* _PROBLEM DESCRIPTION_
Repeat all of the material below word for word, leaving the pictures out of your answer.

Collected data
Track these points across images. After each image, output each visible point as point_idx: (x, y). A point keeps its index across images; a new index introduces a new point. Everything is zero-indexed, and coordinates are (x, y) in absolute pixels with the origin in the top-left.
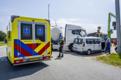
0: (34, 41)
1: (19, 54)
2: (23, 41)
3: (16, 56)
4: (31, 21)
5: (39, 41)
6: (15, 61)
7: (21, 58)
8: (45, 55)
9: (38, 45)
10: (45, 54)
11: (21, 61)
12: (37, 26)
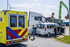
0: (18, 28)
1: (9, 37)
3: (7, 39)
4: (16, 13)
5: (21, 28)
6: (7, 42)
7: (10, 40)
11: (10, 42)
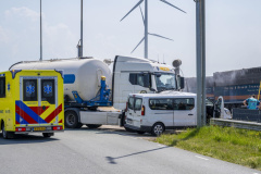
0: (40, 103)
1: (21, 120)
2: (26, 103)
3: (17, 122)
4: (36, 75)
5: (46, 104)
6: (17, 128)
7: (24, 125)
8: (55, 124)
9: (45, 108)
10: (54, 122)
11: (24, 129)
12: (43, 81)
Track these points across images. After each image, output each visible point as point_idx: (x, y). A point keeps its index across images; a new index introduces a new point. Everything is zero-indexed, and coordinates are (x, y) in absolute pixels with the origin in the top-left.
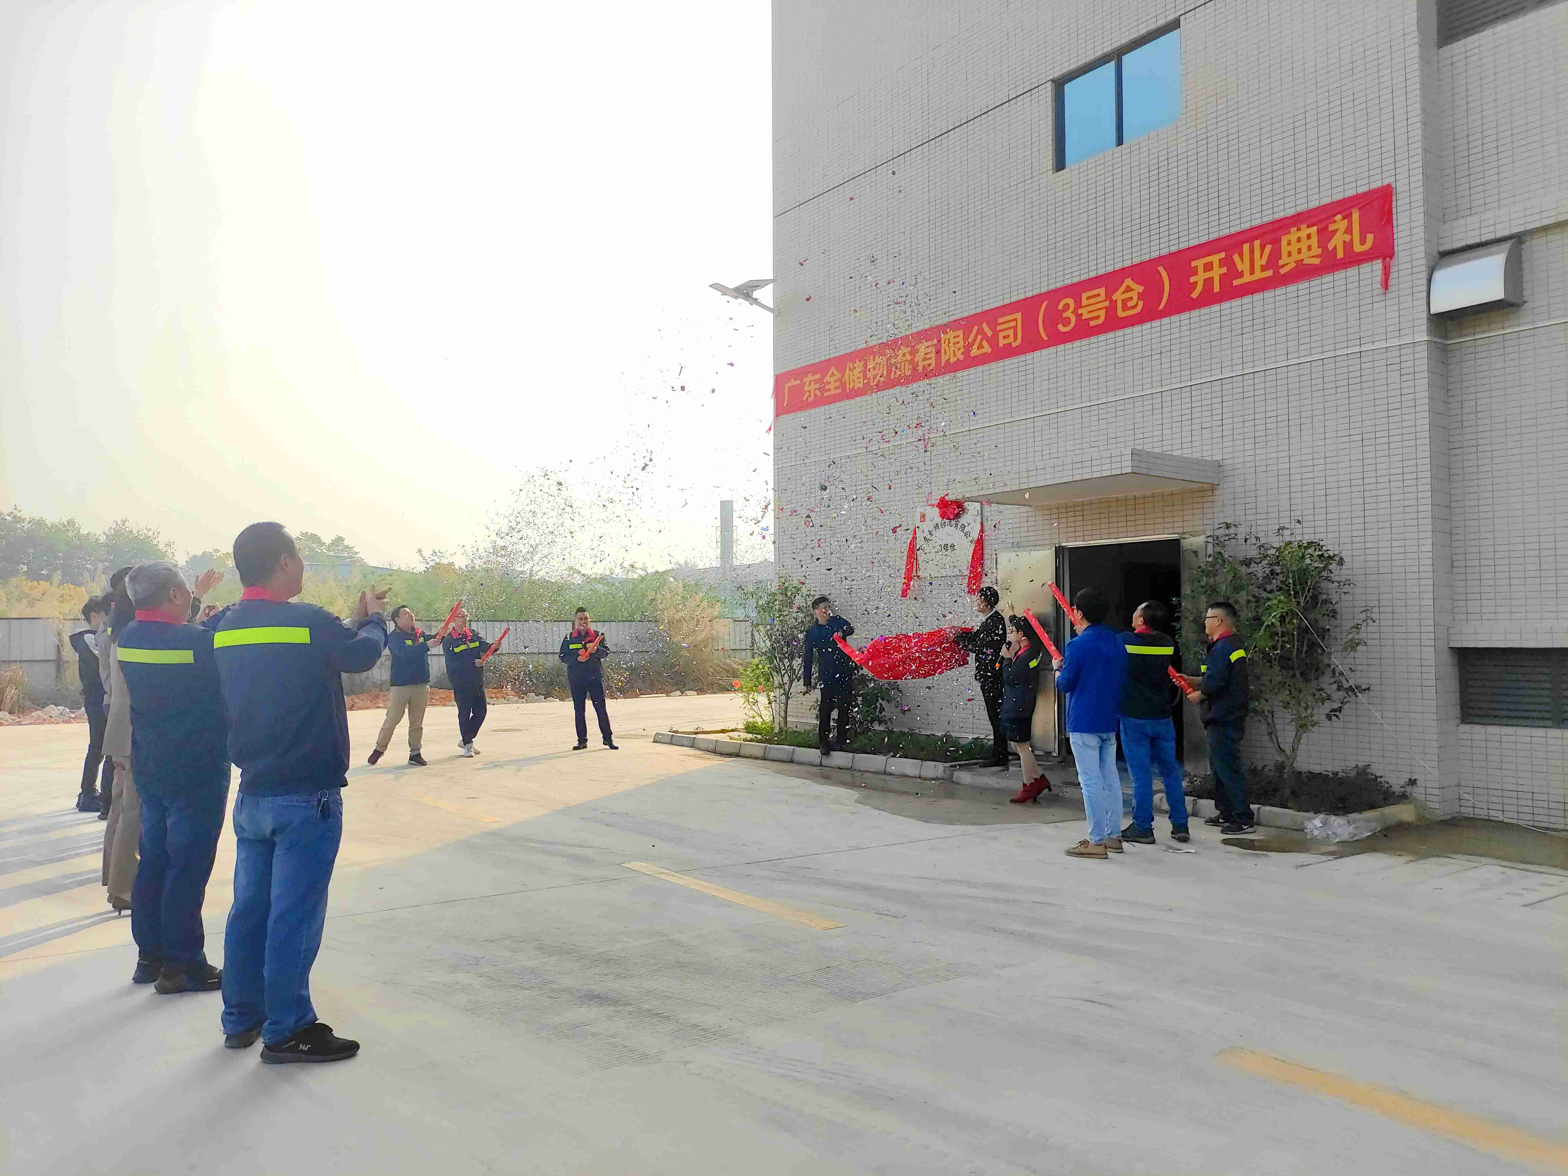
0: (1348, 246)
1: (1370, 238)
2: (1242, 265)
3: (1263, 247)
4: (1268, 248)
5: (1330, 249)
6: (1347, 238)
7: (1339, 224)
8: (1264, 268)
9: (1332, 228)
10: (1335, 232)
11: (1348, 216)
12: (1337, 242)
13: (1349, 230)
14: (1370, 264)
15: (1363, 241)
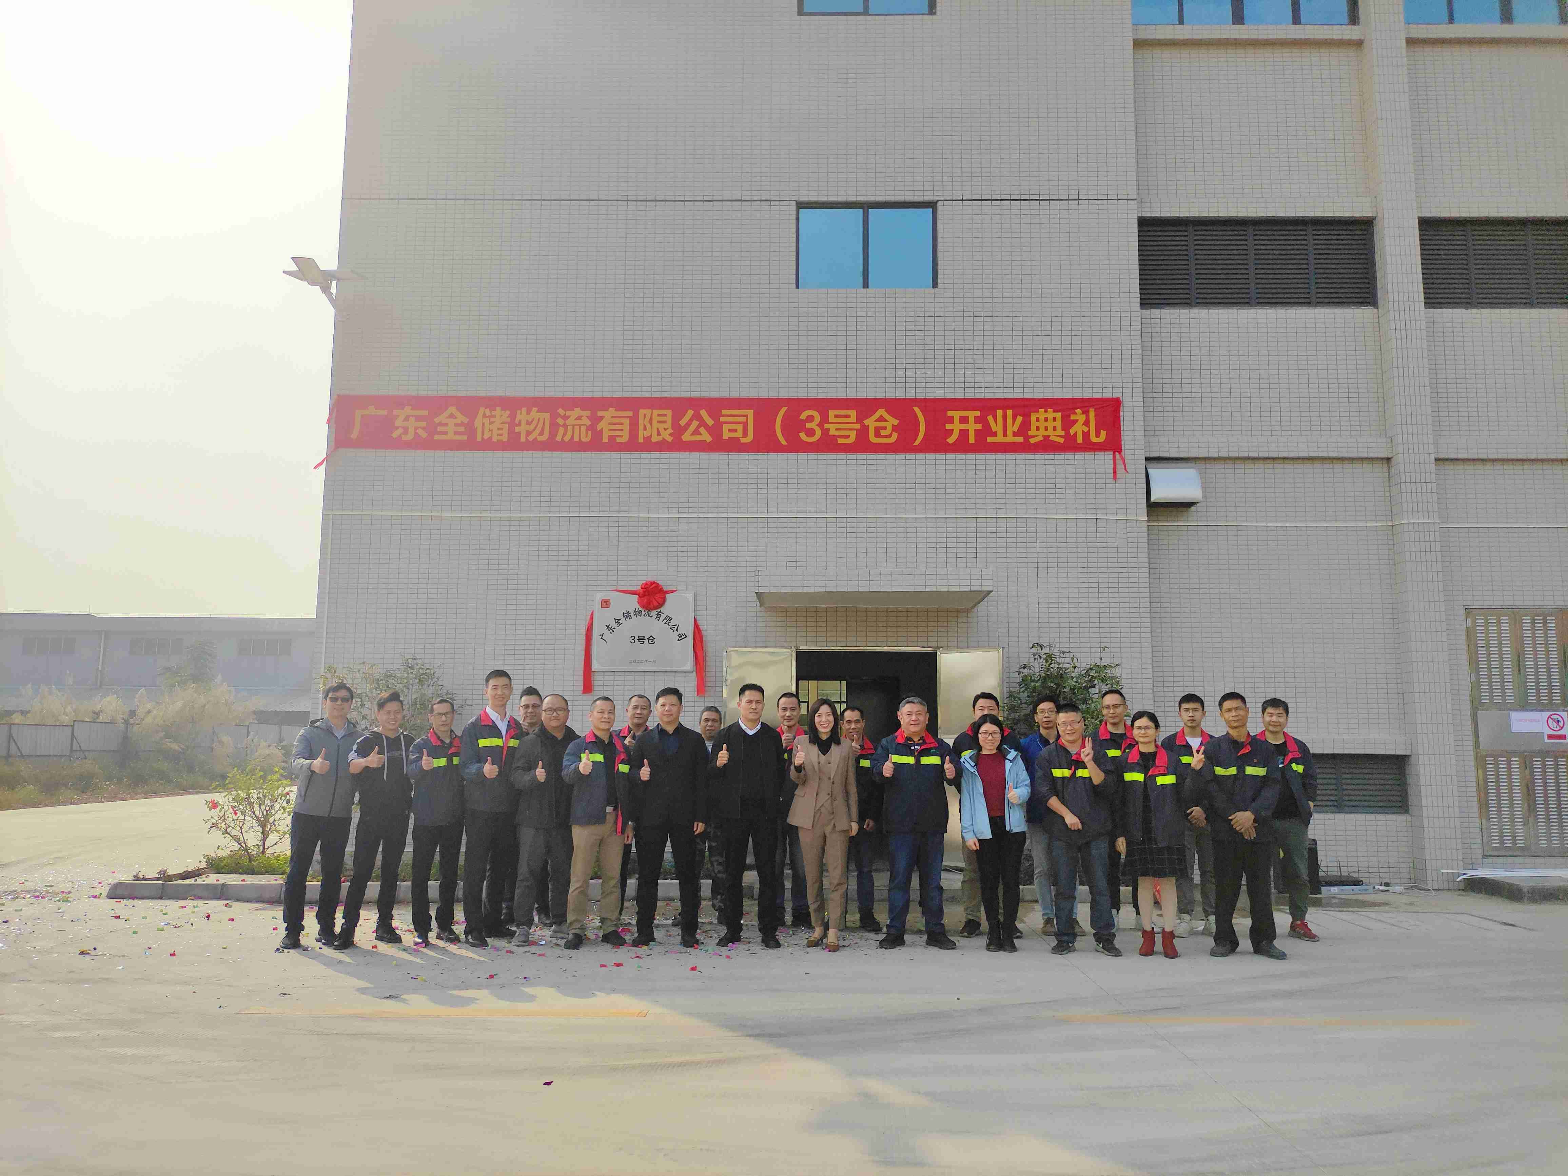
0: (1086, 435)
1: (1103, 434)
2: (997, 427)
3: (1014, 418)
4: (1019, 419)
5: (1072, 434)
6: (1086, 429)
7: (1079, 416)
8: (1015, 434)
9: (1073, 417)
10: (1075, 422)
11: (1086, 413)
12: (1078, 429)
13: (1086, 423)
14: (1103, 453)
15: (1098, 435)
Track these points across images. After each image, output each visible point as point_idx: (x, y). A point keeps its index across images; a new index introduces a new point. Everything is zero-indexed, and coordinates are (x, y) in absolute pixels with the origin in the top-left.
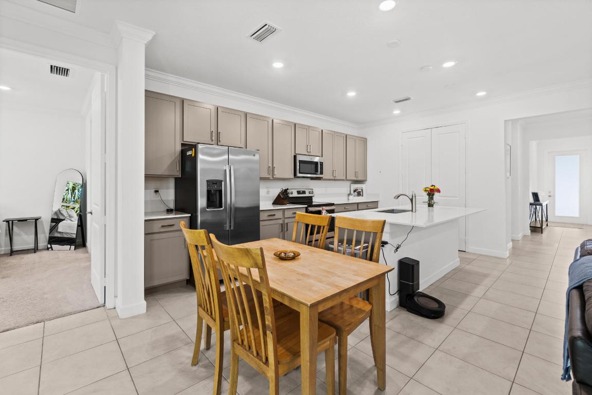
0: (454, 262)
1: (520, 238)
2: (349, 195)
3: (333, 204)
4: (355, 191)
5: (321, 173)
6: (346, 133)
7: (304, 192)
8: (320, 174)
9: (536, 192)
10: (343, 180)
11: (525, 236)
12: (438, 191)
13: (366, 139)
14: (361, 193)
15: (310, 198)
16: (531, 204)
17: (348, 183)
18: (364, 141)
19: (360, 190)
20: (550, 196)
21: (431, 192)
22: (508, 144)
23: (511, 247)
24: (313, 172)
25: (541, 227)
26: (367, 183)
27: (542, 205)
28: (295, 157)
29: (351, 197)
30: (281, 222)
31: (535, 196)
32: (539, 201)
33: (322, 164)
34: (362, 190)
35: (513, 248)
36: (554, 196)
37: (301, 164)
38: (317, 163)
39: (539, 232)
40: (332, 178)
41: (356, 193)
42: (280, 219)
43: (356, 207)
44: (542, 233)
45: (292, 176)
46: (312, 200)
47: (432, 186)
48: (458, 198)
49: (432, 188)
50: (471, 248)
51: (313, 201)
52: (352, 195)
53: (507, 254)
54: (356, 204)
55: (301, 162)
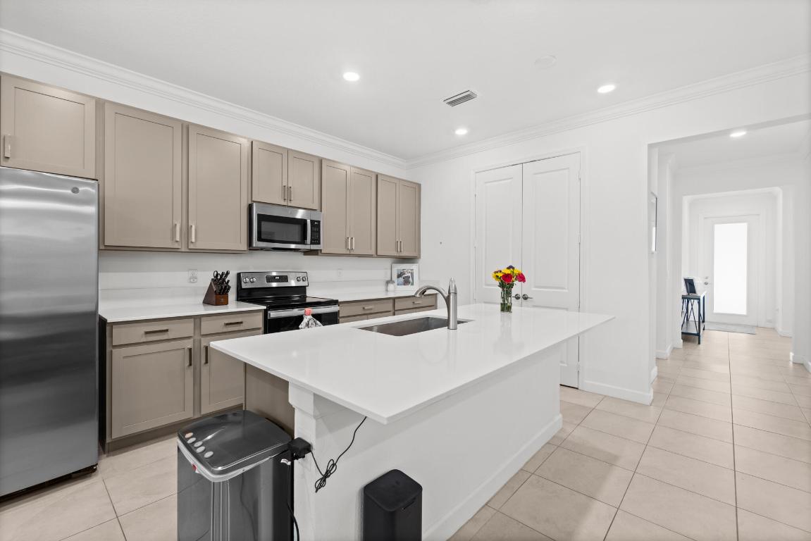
0: (552, 424)
1: (669, 355)
2: (388, 282)
3: (335, 302)
4: (399, 276)
5: (316, 240)
6: (377, 170)
7: (284, 279)
8: (312, 243)
9: (690, 278)
10: (371, 256)
11: (674, 348)
12: (521, 278)
13: (419, 185)
14: (411, 279)
15: (302, 290)
16: (684, 298)
17: (388, 262)
18: (417, 188)
19: (410, 275)
20: (706, 284)
21: (506, 281)
22: (652, 193)
23: (656, 375)
24: (297, 238)
25: (698, 335)
26: (421, 261)
27: (699, 299)
28: (250, 208)
29: (391, 287)
30: (189, 344)
31: (690, 284)
32: (695, 292)
33: (316, 225)
34: (412, 274)
35: (658, 376)
36: (712, 284)
37: (263, 223)
38: (303, 223)
39: (693, 341)
40: (344, 251)
41: (401, 280)
42: (189, 338)
43: (389, 306)
44: (699, 343)
45: (244, 247)
46: (305, 292)
47: (510, 267)
48: (567, 291)
49: (508, 272)
50: (587, 383)
51: (308, 295)
52: (393, 282)
53: (650, 395)
54: (392, 301)
55: (262, 218)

* _FINISHED EXERCISE_
Track these points across images. After each image, output each visible point as point_idx: (x, y). A point keeps its index across images; a new index introduces a new point. Everything is zero-indexed, and coordinates are (x, y) in absolute pixels with the origin in the top-left.
0: (34, 41)
1: (19, 54)
2: (23, 41)
3: (16, 56)
4: (31, 21)
5: (39, 41)
6: (15, 61)
7: (21, 58)
8: (45, 55)
9: (38, 45)
10: (45, 54)
11: (21, 61)
12: (37, 26)
0: (18, 28)
1: (9, 37)
3: (7, 39)
4: (16, 13)
5: (21, 28)
6: (7, 42)
7: (10, 40)
11: (10, 42)
0: (40, 103)
1: (21, 120)
2: (26, 103)
3: (17, 122)
4: (36, 75)
5: (46, 104)
6: (17, 128)
7: (24, 125)
8: (55, 124)
9: (45, 108)
10: (54, 122)
11: (24, 129)
12: (43, 81)
Track these points across images. After each image, output each visible point as point_idx: (x, y). A point keeps its index across images; a new index introduces a new point. Everything is zero-indexed, and coordinates are (x, y) in absolute pixels with the origin in the top-left.
0: (1348, 246)
1: (1370, 238)
2: (1242, 265)
3: (1263, 247)
4: (1268, 248)
5: (1330, 249)
6: (1347, 238)
7: (1339, 224)
8: (1264, 268)
9: (1332, 228)
10: (1335, 232)
11: (1348, 216)
12: (1337, 242)
13: (1349, 230)
14: (1370, 264)
15: (1363, 241)
0: (1086, 435)
1: (1103, 434)
2: (997, 427)
3: (1014, 418)
4: (1019, 419)
5: (1072, 434)
6: (1086, 429)
7: (1079, 416)
8: (1015, 434)
9: (1073, 417)
10: (1075, 422)
11: (1086, 413)
12: (1078, 429)
13: (1086, 423)
14: (1103, 453)
15: (1098, 435)
Track these points across images. After each image, output each visible point as point_idx: (x, y). A point keeps its index across images; a new index introduces a new point. Everything is zero-indexed, and coordinates are (x, y) in absolute pixels with the origin in the top-left.
0: (454, 262)
1: (520, 238)
2: (349, 195)
3: (333, 204)
4: (355, 191)
5: (321, 173)
6: (346, 133)
7: (304, 192)
8: (320, 174)
9: (536, 192)
10: (343, 180)
11: (525, 236)
12: (438, 191)
13: (366, 139)
14: (361, 193)
15: (310, 198)
16: (531, 204)
17: (348, 183)
18: (364, 141)
19: (360, 190)
20: (550, 196)
21: (431, 192)
22: (508, 144)
23: (511, 247)
24: (313, 172)
25: (541, 227)
26: (367, 183)
27: (542, 205)
28: (295, 157)
29: (351, 197)
30: (281, 222)
31: (535, 196)
32: (539, 201)
33: (322, 164)
34: (362, 190)
35: (513, 248)
36: (554, 196)
37: (301, 164)
38: (317, 163)
39: (539, 232)
40: (332, 178)
41: (356, 193)
42: (280, 219)
43: (356, 207)
44: (542, 233)
45: (292, 176)
46: (312, 200)
47: (432, 186)
48: (458, 198)
49: (432, 188)
50: (471, 248)
51: (313, 201)
52: (352, 195)
53: (507, 254)
54: (356, 204)
55: (301, 162)
0: (552, 424)
1: (669, 355)
2: (388, 282)
3: (335, 302)
4: (399, 276)
5: (316, 240)
6: (377, 170)
7: (284, 279)
8: (312, 243)
9: (690, 278)
10: (371, 256)
11: (674, 348)
12: (521, 278)
13: (419, 185)
14: (411, 279)
15: (302, 290)
16: (684, 298)
17: (388, 262)
18: (417, 188)
19: (410, 275)
20: (706, 284)
21: (506, 281)
22: (652, 193)
23: (656, 375)
24: (297, 238)
25: (698, 335)
26: (421, 261)
27: (699, 299)
28: (250, 208)
29: (391, 287)
30: (189, 344)
31: (690, 284)
32: (695, 292)
33: (316, 225)
34: (412, 274)
35: (658, 376)
36: (712, 284)
37: (263, 223)
38: (303, 223)
39: (693, 341)
40: (344, 251)
41: (401, 280)
42: (189, 338)
43: (389, 306)
44: (699, 343)
45: (244, 247)
46: (305, 292)
47: (510, 267)
48: (567, 291)
49: (508, 272)
50: (587, 383)
51: (308, 295)
52: (393, 282)
53: (650, 395)
54: (392, 301)
55: (262, 218)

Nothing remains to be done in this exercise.